Mi voltai verso il Ghirotti. Gli occhi del caporal maggiore si erano ora piantati con un accenno di tenerezza sul quarto dei soldati semplici, il silenzioso ligure Maggiani. Aveva un anno in più del figlio del Ghirotti, per il resto erano identici.
“Maggiani, quanto ci dovrebbe mettere a tornare Iezzi se taglia sul versante est senza fermarsi?”
“Da un giorno al giorno e mezzo, caporal maggiore” rispose il soldato semplice muovendosi per un momento irrequieto.
Sorrisi : “Maggiani, lo conosci bene Iezzi?” chiesi al giovane uomo.
“Sono entrato in questo reparto con lui quasi un anno fa, caporale. Quindi no, non lo conosco Iezzi”.
“Sbagli a dire questo, Maggiani”.
“Caporale?”
“In guerra ti basta poco per conoscere chiunque, credimi”.
“Tiene raggione o’ capora’: si’ tieni n’arma tra e’ mani canosci tutto e tutti” se ne uscì il giovane Malupino, gli occhi gli brillavano.
“Non so se questo possa valere per me allora, di armi ho solo sto’ brutto Carcano dalla canna storta” rispose Maggiani affranto.
“Dai, Maggia’, quannu finimu sto schifiu nun serve a niente” lo confortò Puglisi provocando un sorriso generale.
“Chisto è nu Matale proprio strano” disse Malupino.
La lanterna era sul punto di spegnersi, tra qualche minuto mi sarei alzato per cambiare l’olio.
Quel momento eppure non arrivò mai.
Guardai i miei cinque compagni. I secondi passavano lenti, c’era una strana calma, dissonante per il gioco della guerra. Eppure tutti fingevano di non accorgersene.
I rumori di passi in sottofondo furono quasi impercettibili per chiunque. Solo in seguito ci accorgemmo di un bussare alla porta. Ci alzammo come una sola persona, ma fu Ghirotti ad aprire.

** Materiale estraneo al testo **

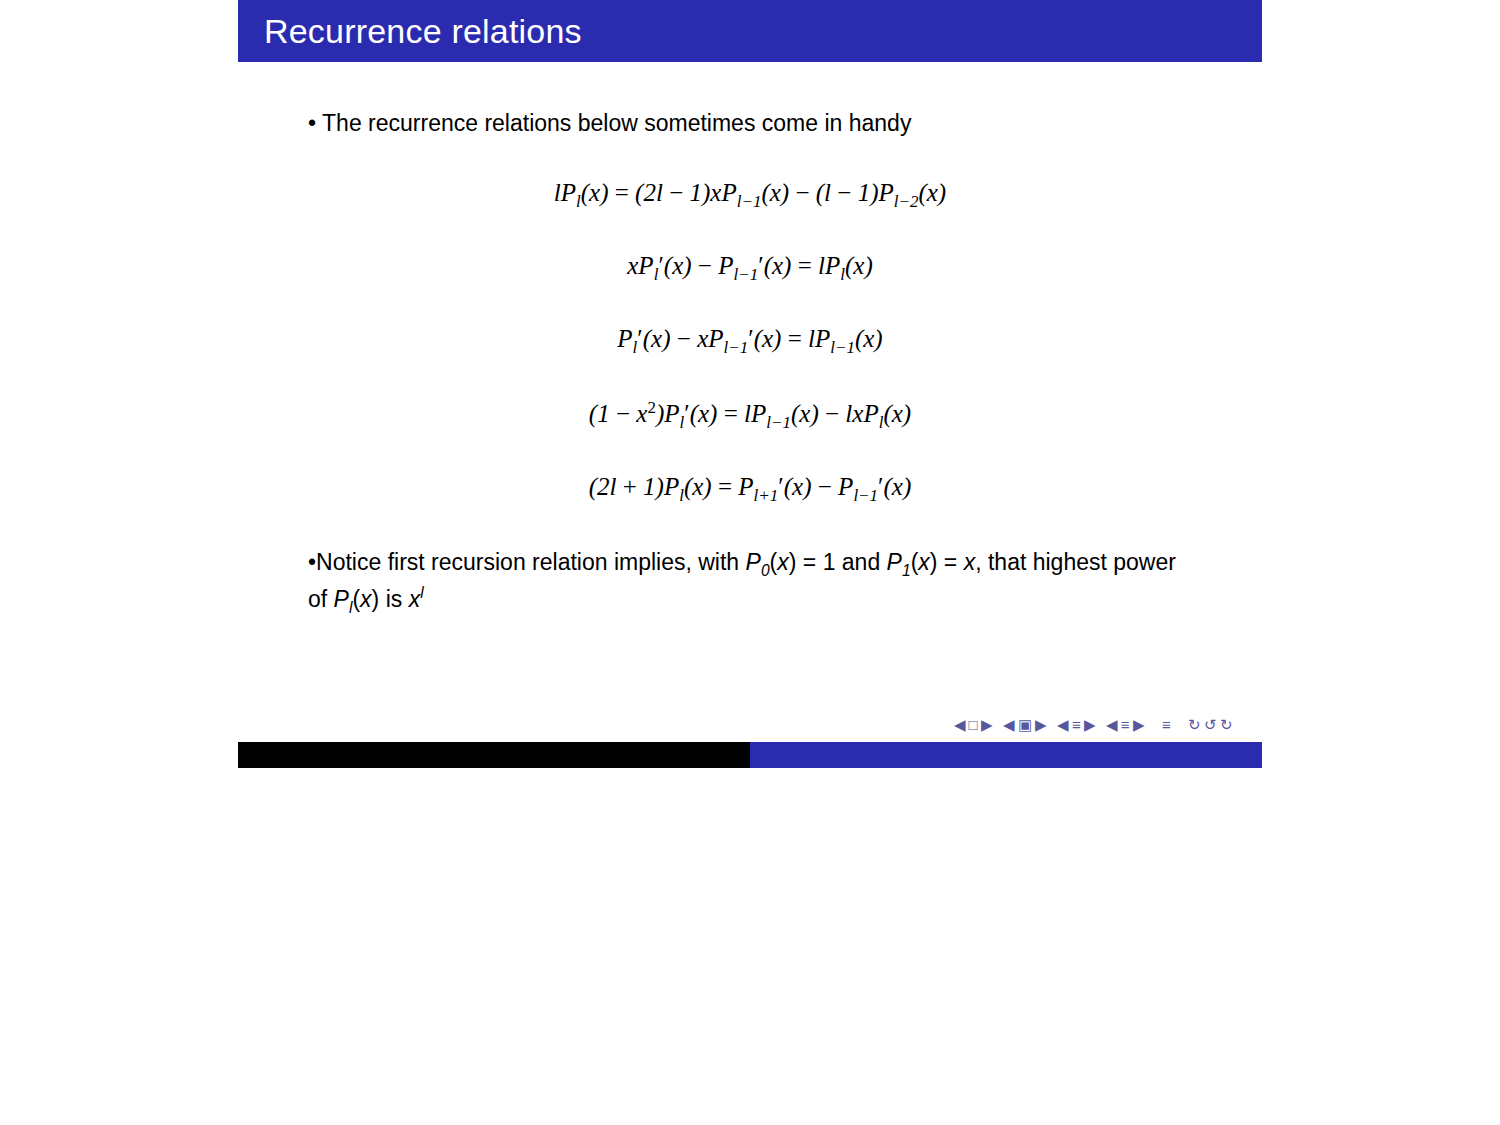Recurrence relations
•The recurrence relations below sometimes come in handy
lPl(x) = (2l − 1)xPl−1(x) − (l − 1)Pl−2(x)
xPl′(x) − Pl−1′(x) = lPl(x)
Pl′(x) − xPl−1′(x) = lPl−1(x)
(1 − x2)Pl′(x) = lPl−1(x) − lxPl(x)
(2l + 1)Pl(x) = Pl+1′(x) − Pl−1′(x)
•Notice first recursion relation implies, with P0(x) = 1 and P1(x) = x, that highest power of Pl(x) is xl
◀□▶ ◀▣▶ ◀≡▶ ◀≡▶ ≡ ↻↺↻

Nessuno si mosse alla vista di Iezzi sulla soglia.
Il soldato semplice piangeva.
“Buon Natale” disse Iezzi. E i colpi di fucile entrarono nel rifugio come fuochi dai mille colori.
Le grida degli Austriaci sostituirono i cori sacri mentre in sei riparavamo sotto i colpi di un’offensiva feroce. Vidi Ghirotti atterrato da un primo proiettile, lui che aveva aperto la porta.
Mi gettai carponi a terra nel disperato tentativo di afferrare la carabina. Fui colpito ad una gamba.
Zoppicante, mi alzai in piedi tentando un attacco disperato. Il dolore fu troppo forte, caddi a terra dopo poco. Mi affligge dovervi comunicare gli eventi dal punto di vista di questo codardo, il quale non prese affatto parte alla difesa del violento agguato poiché si finse morto. Piansi sotto i colpi incapace di contrattaccare. Sentii i proiettili tagliare l’aria sopra la testa e le grida dei compagni farsi sempre più lontane. Probabilmente persi i sensi, non lo rammento. Il tempo passò e con sé portò come scarto di una feroce battaglia un silenzio accecante. Quando ripresi conoscenza era tutto finito. Corpi di uomini esausti giacevano a terra indistintamente. Ne rimaneva solo uno in piedi. Maggiani mi squadrava con occhi stravolti. Il tempo scorreva lento e impossibile. Il soldato semplice era immobile.
“Non lo conoscevo Iezzi, caporale…” accennò.